Tony Porciello, director, retail operations/consumer care at Spin Master, stated “the strongest creatures in the world are not the most aggressive, the strongest creatures are the ones that can adapt to change because they learn how to survive and how to move on with different scenarios. Adapting to people’s lifestyles is key and I think it will be like that for quite a long time moving forward.”
Diversity and inclusion
Part of the EX and overall mental health is connected to diversity and inclusion. As this important subject has been brought front and center in the workplace, we heard from highly respected industry leaders about it.
One direct quote I am borrowing is from David Bradshaw, vice president, client care, ATB Financial who stated that “Diversity is so important because of the richness of thought, richness in problem solving, so people think and look at the things through a different lens. Diversity adds richness to the workplace. The real work is actually listening, understanding people’s experiences from both sides.” Bradshaw went on to say that “we are doing lots of listening.”
Harriet Thornhill, vice president, RBC Contact Centre added that “diversity is a fact. We are all different, and that is a fact. The choice is inclusion. Everybody wants to feel included. Actions and behaviours of inclusivity are so important, giving individuals the opportunity to bring their full selves to whatever environment they are in.”
The common theme with these highly respected operations leaders is to really LISTEN to your people.
Contact centres and the future
As we look at the role of contact centres and the future, Umesh Sachdev, co-founder and CEO, Uniphore stated “The success of contact centres in the future hinges on their ability to engage customers and quickly address their reasons for reaching out.
“To do this, organizations will need to couple the latest AI [artificial intelligence], automation, natural language capabilities and machine learning technologies with well-trained and empathetic live agents to deliver transformational customer experiences. When you combine the best conversational technology with the best service from people and automate it, great things happen. The year 2021 will be the year of conversational service automation.”
Robin Malhotra, director, Servion, shared that “[The] customer experience is now the most essential differentiator in any business. It’s far more valuable than the quality of your product or service. Today consumers expectations are increasing drastically. Consumers don’t just want an excellent experience when they connect with the business over a call.

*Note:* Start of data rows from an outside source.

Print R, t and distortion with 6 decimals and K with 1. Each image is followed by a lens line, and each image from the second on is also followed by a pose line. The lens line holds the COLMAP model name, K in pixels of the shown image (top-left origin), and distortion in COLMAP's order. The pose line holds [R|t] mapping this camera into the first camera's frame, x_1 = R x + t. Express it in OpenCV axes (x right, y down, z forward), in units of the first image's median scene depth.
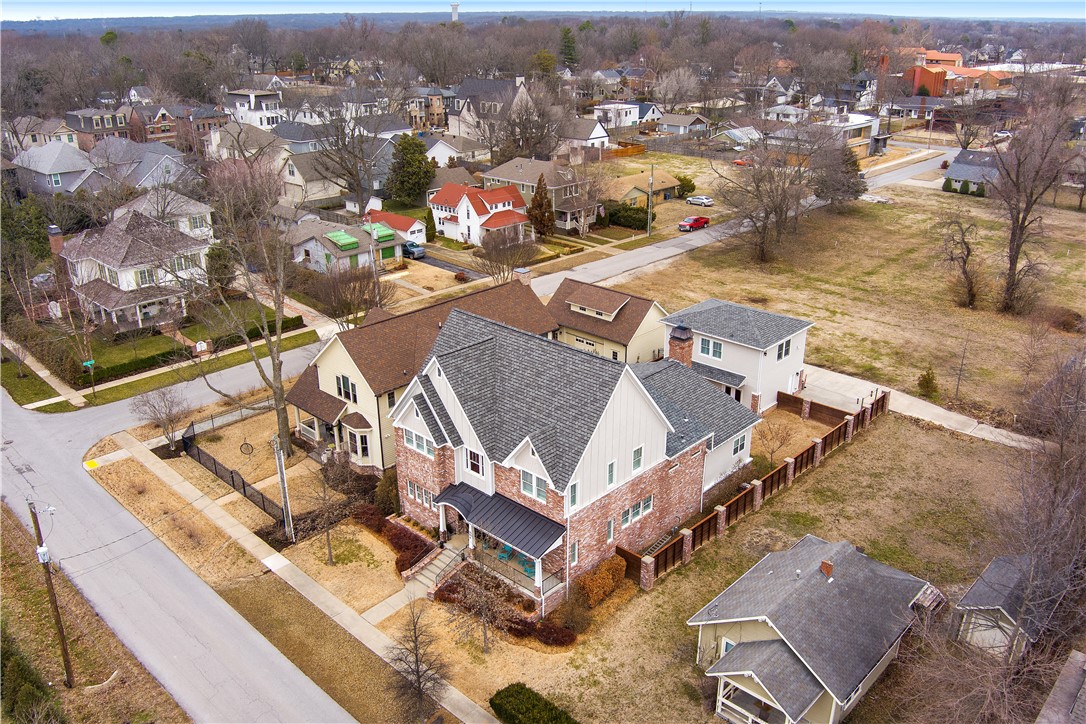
lens RADIAL K [[876.5, 0, 543.0], [0, 876.5, 362.0], [0, 0, 1]] dist [-0.068043, 0.018481]
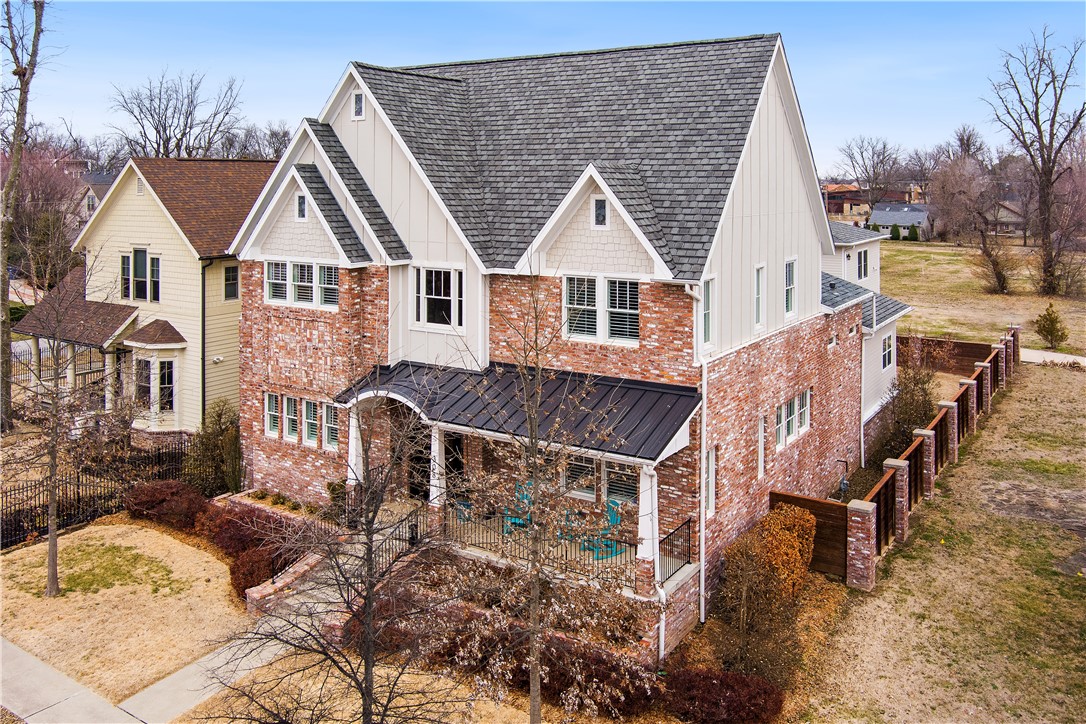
lens RADIAL K [[921.8, 0, 537.5], [0, 921.8, 163.5], [0, 0, 1]] dist [-0.058326, 0.008062]
pose [[0.985202, 0.007911, 0.171217, -0.102096], [0.060053, 0.919682, -0.388045, 0.219469], [-0.160535, 0.392585, 0.905597, 0.528019]]
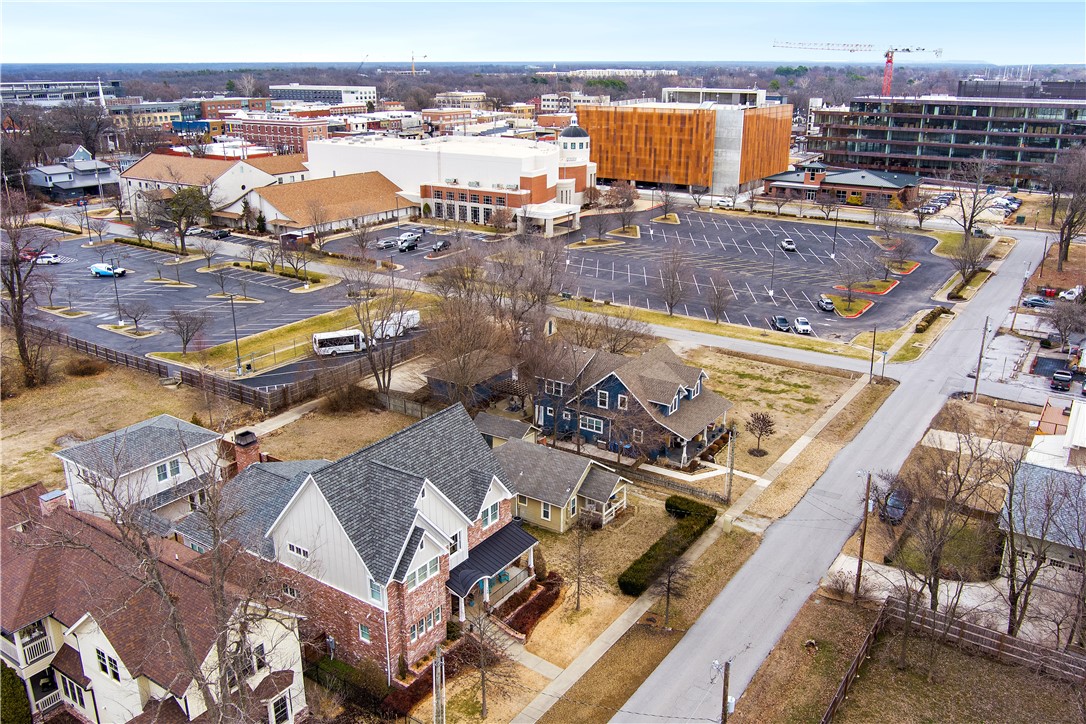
lens RADIAL K [[893.2, 0, 521.0], [0, 893.2, 363.2], [0, 0, 1]] dist [-0.007616, 0.000720]
pose [[-0.139938, -0.316013, 0.938378, -1.041649], [0.375621, 0.859921, 0.345607, -0.429078], [-0.916148, 0.400838, -0.001635, 0.783491]]
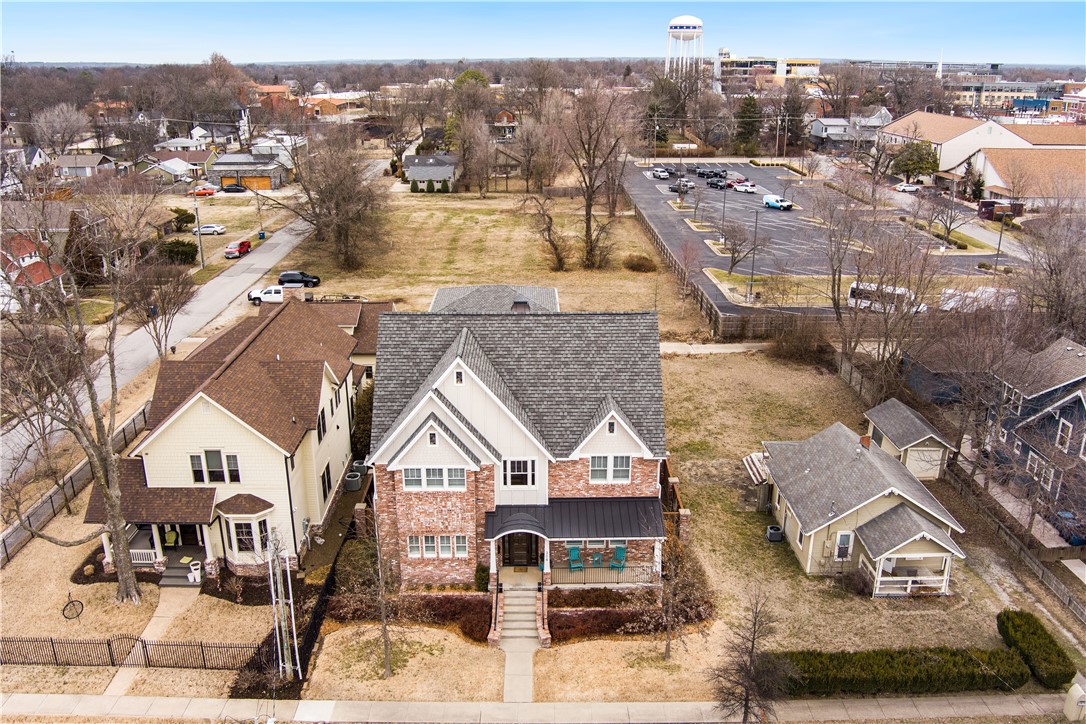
lens RADIAL K [[876.5, 0, 543.0], [0, 876.5, 362.0], [0, 0, 1]] dist [-0.068043, 0.018481]
pose [[0.715334, -0.225532, 0.661386, -0.555751], [0.257899, 0.964873, 0.050085, -0.021678], [-0.649450, 0.134744, 0.748371, 0.330586]]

“However, consumers need a consistent experience across all channels and platforms, from video to social media. It is imperative for organizations of all sizes to adapt and transform and explore new ways of engaging with consumers and provide [a] consistent customer experience across all channels of communications. This means businesses need to adopt new channels of communications, new technologies (e.g. omnichannel solutions, AI, bots, analytics) and transform business processes.”
Technology is critical as we can use technology to create better employee and customer experiences. But in the end, it is the people that matter!

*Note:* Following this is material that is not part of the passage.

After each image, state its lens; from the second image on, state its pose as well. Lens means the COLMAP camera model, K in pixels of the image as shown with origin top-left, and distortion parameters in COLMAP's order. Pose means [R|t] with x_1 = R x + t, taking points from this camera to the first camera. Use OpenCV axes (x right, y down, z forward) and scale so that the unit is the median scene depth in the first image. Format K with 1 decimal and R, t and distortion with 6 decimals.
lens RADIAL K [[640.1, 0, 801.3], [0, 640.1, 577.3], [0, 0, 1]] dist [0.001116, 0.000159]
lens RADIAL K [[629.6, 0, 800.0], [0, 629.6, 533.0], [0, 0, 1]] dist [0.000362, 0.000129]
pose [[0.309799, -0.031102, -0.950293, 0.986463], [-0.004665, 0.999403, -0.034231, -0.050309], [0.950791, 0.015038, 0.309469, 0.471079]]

Sangeeta Bhatnagar is founder of the boutique human capital firm SB Global, which focuses on talent acquisition for top-tiered contact centre and CX professionals. With an emphasis on human behaviour, Sangeeta helps companies to attract, retain and develop top talent using behaviour models, strategies and emotional intelligence principles. Sangeeta is a best-selling author of the anthology Called to Action, as well as the chair of the Greater Toronto Area Contact Centre Association (GTACC).